-- Try it --
From the material below, return every line that includes "deeper".

-- Data for processing --

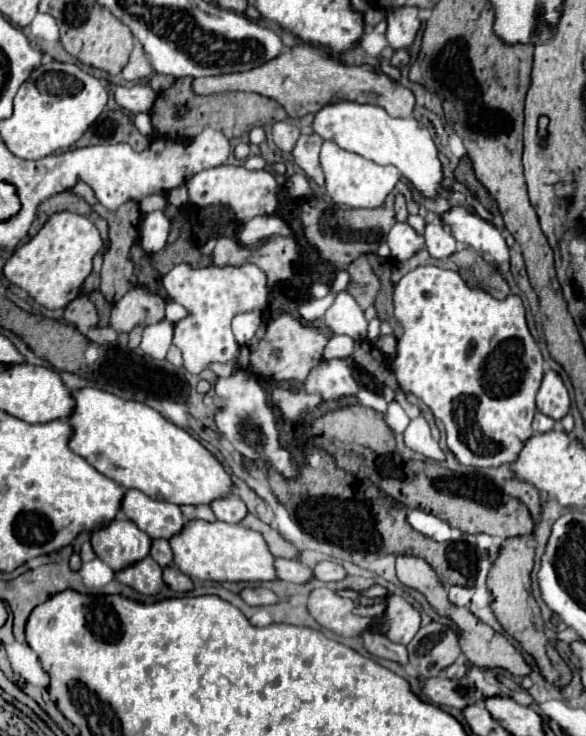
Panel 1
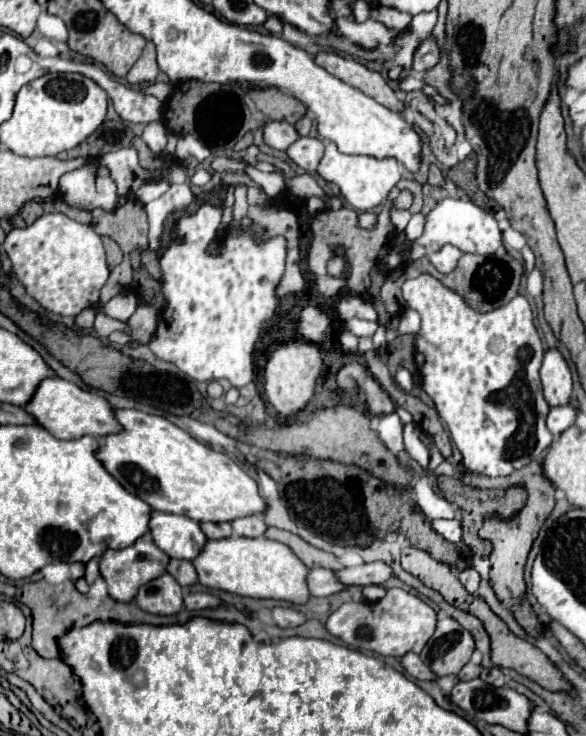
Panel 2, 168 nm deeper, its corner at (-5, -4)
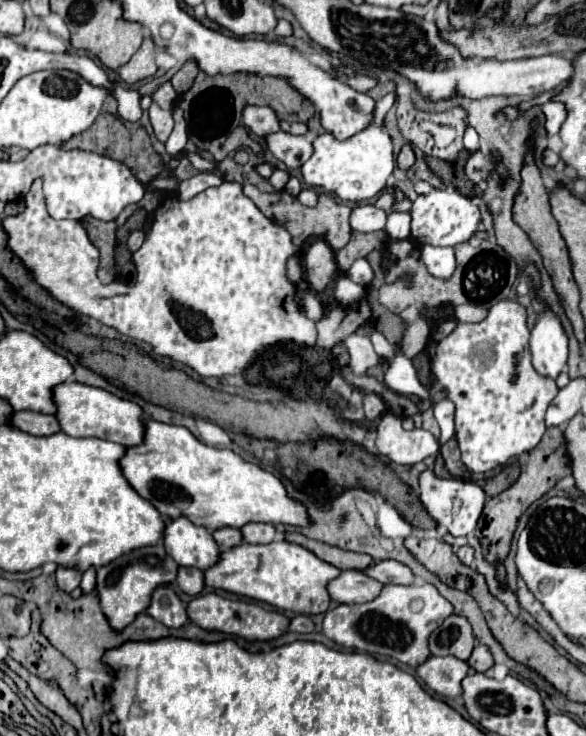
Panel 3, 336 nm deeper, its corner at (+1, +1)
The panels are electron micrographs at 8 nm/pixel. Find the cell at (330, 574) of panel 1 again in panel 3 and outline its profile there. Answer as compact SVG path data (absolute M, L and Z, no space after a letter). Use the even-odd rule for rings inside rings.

...

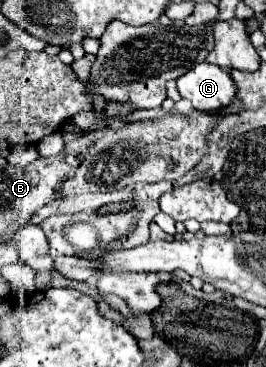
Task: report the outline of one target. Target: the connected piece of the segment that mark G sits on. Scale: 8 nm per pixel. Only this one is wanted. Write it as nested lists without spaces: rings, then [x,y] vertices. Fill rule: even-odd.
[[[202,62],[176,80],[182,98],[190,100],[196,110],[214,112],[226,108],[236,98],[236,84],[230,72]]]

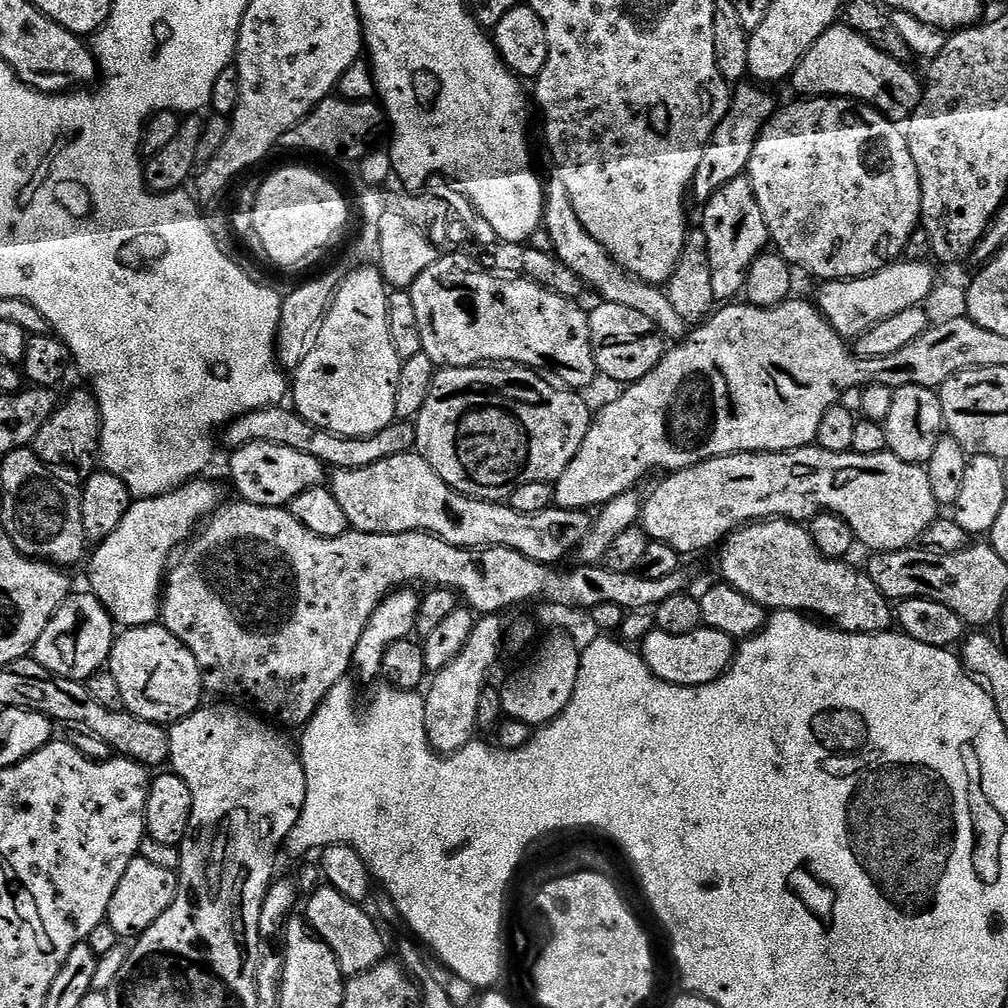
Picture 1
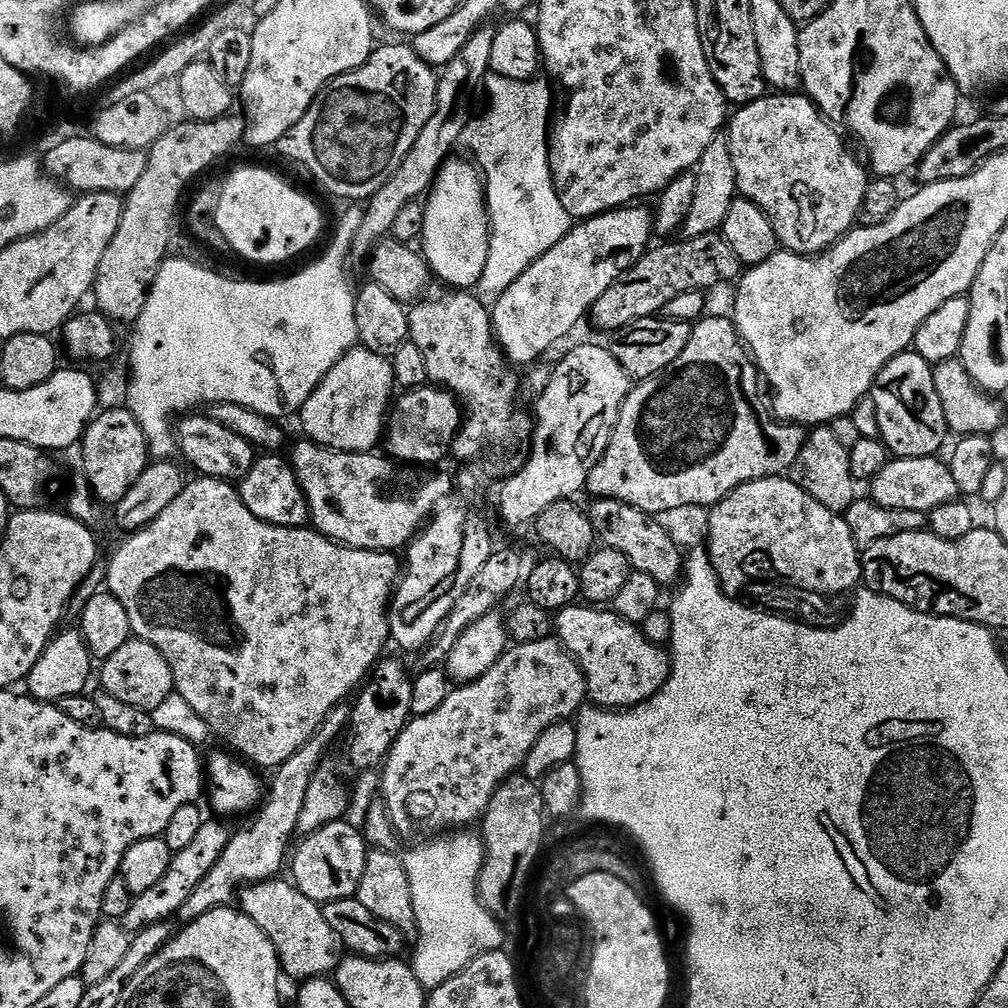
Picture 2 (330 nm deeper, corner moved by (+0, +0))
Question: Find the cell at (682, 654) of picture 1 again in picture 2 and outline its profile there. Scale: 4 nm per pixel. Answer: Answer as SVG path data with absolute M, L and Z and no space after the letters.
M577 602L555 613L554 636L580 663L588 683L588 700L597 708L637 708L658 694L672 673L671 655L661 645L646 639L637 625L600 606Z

-- Response to the task --
Panel 2, 168 nm deeper, its corner at (-5, -4)
Panel 3, 336 nm deeper, its corner at (+1, +1)
Picture 2 (330 nm deeper, corner moved by (+0, +0))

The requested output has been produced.